● **LIST OF TASKS**
1 - From the patent text on associating wireless devices, extract the passage from "FIG. 6 is a" up to and including "association system of FIG. 1 according to an example embodiment.", word for word.
2 - Continue the patent text on associating wireless devices, starting after its last sentence.

● **EXCERPTED TEXT**
20. The apparatus of claim 18, wherein the first wireless device is one of a wireless video source and a wireless video presentation device.

Description:

BACKGROUND

The association of two or more wireless devices that lack built-in associations with one another is sometimes achieved using a display with a keypad or a keyboard and/or cables. Such methods for associating wireless devices add complexity and cost.

BRIEF DESCRIPTION OF THE DRAWINGS

FIG. 1 is a functional block diagram schematically illustrating a wireless device association system according to an example embodiment.

FIG. 2 is a functional block diagram schematically illustrating a wireless device and key of the system of FIG. 1 according to an example embodiment.

FIG. 3 is a flow diagram illustrating a method for associating wireless devices according to an example embodiment.

FIG. 4 is a flow diagram illustrating another method for associating wireless devices according to an example embodiment.

FIG. 5 is a flow diagram illustrating another method for associating wireless devices according to an example embodiment.

FIG. 6 is a functional block diagram schematically illustrating another embodiment of the wireless device and the key of the system of FIG. 1 according to an example embodiment.

FIG. 7 is a functional block diagram schematically illustrating another embodiment of the wireless device association system of FIG. 1 according to an example embodiment.

DETAILED DESCRIPTION OF THE EXAMPLE EMBODIMENTS

FIG. 1 is a functional block diagram illustrating one embodiment of a wireless device association system 20. System 20 is configured to associate two wireless devices having no built in association to one another using a physical token or key. For purposes of this disclosure, the term “association” shall mean a process that is performed by a user to establish a secure communication link between two wireless devices and to prevent a communication link from being established between the “associated” wireless devices and other unassociated wireless devices. In particular embodiments, such association is achieved without reliance upon a complex user interface, such as a keypad, keyboard or display and without reliance upon a temporary physical connection between the two devices such as a cable. System 20 associates the two wireless devices with reduced complexity and cost.

System 20 includes a wireless device 22, wireless device 24 and key 26. Wireless device 22 is a wireless device that has no built-in association with a wireless device 24. Likewise, wireless device 24 has no built-in association with wireless device 22. For example, wireless devices 22 and 24 may be devices that are purchased separately and that are subsequently associated with one another to establish a communication link therebetween.

● **ENTRIES SHOWN**
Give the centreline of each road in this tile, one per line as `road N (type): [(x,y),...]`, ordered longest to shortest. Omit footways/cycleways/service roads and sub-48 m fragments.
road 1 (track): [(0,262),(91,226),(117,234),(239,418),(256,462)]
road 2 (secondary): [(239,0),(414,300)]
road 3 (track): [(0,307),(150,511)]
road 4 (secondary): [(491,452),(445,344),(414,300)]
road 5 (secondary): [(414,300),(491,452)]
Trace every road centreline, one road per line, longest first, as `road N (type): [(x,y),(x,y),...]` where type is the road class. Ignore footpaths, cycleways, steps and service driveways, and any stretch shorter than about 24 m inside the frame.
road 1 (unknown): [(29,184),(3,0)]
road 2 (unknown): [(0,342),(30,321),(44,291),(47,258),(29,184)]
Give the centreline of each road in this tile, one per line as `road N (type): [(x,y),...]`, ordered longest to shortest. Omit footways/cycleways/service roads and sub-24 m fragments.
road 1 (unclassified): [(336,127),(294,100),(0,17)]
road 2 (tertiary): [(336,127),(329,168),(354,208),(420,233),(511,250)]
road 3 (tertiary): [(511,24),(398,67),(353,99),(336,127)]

● **WRITTEN ANSWERS**
1 -
FIG. 6 is a functional block diagram schematically illustrating another embodiment of the wireless device and the key of the system of FIG. 1 according to an example embodiment.

FIG. 7 is a functional block diagram schematically illustrating another embodiment of the wireless device association system of FIG. 1 according to an example embodiment.

2 -
In one embodiment, wireless device 22 is one of a wireless video source and a wireless video presentation device while wireless device 24 is the other of the wireless video source and the wireless video presentation device. Examples of a wireless video source include, but are not limited to, a videocassette player, a video disc player, a set-top cable box, a set-top satellite box, and an integrated circuit video player. Such video sources may be incorporated as part of a wireless device having additional functionality other than playing or reading video from a storage medium. For example, such video sources may additionally be configured to record video, to play audio or to both record and play audio. Examples of a wireless video presentation device include, but are not limited to, a wireless video display or a wireless video projector. Such video presentation devices may be incorporated as part of a wireless device having additional functionality other than presenting or displaying video. For example, such video presentation devices may additionally be configured to play audio. In still other embodiments, wireless devices 22 and 24 may comprise other presently developed or future developed forms of wireless devices that wirelessly communicate with one another and that omit built-in association.

In the example illustrated, each of wireless devices 22 and 24 includes a key interface 30, a wireless transceiver 32 and an association module 34. Key interface 30 is a structure or device configured to facilitate communication between key 26 and the corresponding wireless device 22, 24. In one embodiment, key interface 30 is a physical structure, such as a port, dock, plug or plug opening configured to facilitate physical connection between key 26 and the corresponding wireless device 22, 24. For example, key interface 30 may comprise a slot or opening in a housing of wireless device 22 or 24 into which key 26 may be partially or completely inserted and stationarily retained to establish a signal transmitting or moving connection therebetween, to permit data to be read from key 26 and to permit data to be written to key 26. In some embodiments, data may be transferred to the wireless device 22, 24 by key 26. In yet another embodiment, key interface 30 may comprise a slot or channel into which key 26 is briefly inserted and withdrawn or through which key 26 is slid or otherwise moved, wherein data is read, written or otherwise transferred between wireless device 22, 24 and key 26 while key 26 is within interface 30.

In yet other embodiments, key interface 30 is a device or electronic component configured to facilitate communication between key 26 and the corresponding wireless device 22, 24 without a physical connection being established therebetween. For example, in one embodiment, key interface 30 may be configured to optically sense or detect data written upon, printed upon or otherwise stored on key 26 and optically write data to key 26 without physically contacting key 26. In another embodiment, key interface 30 may be configured to read and write data from or to interact with key 26 using radio frequency waves. For example, in one embodiment, key interface 30 may comprise a radiofrequency read/write device in those embodiments in which key 26 comprises a radio frequency identification (RFID) tag.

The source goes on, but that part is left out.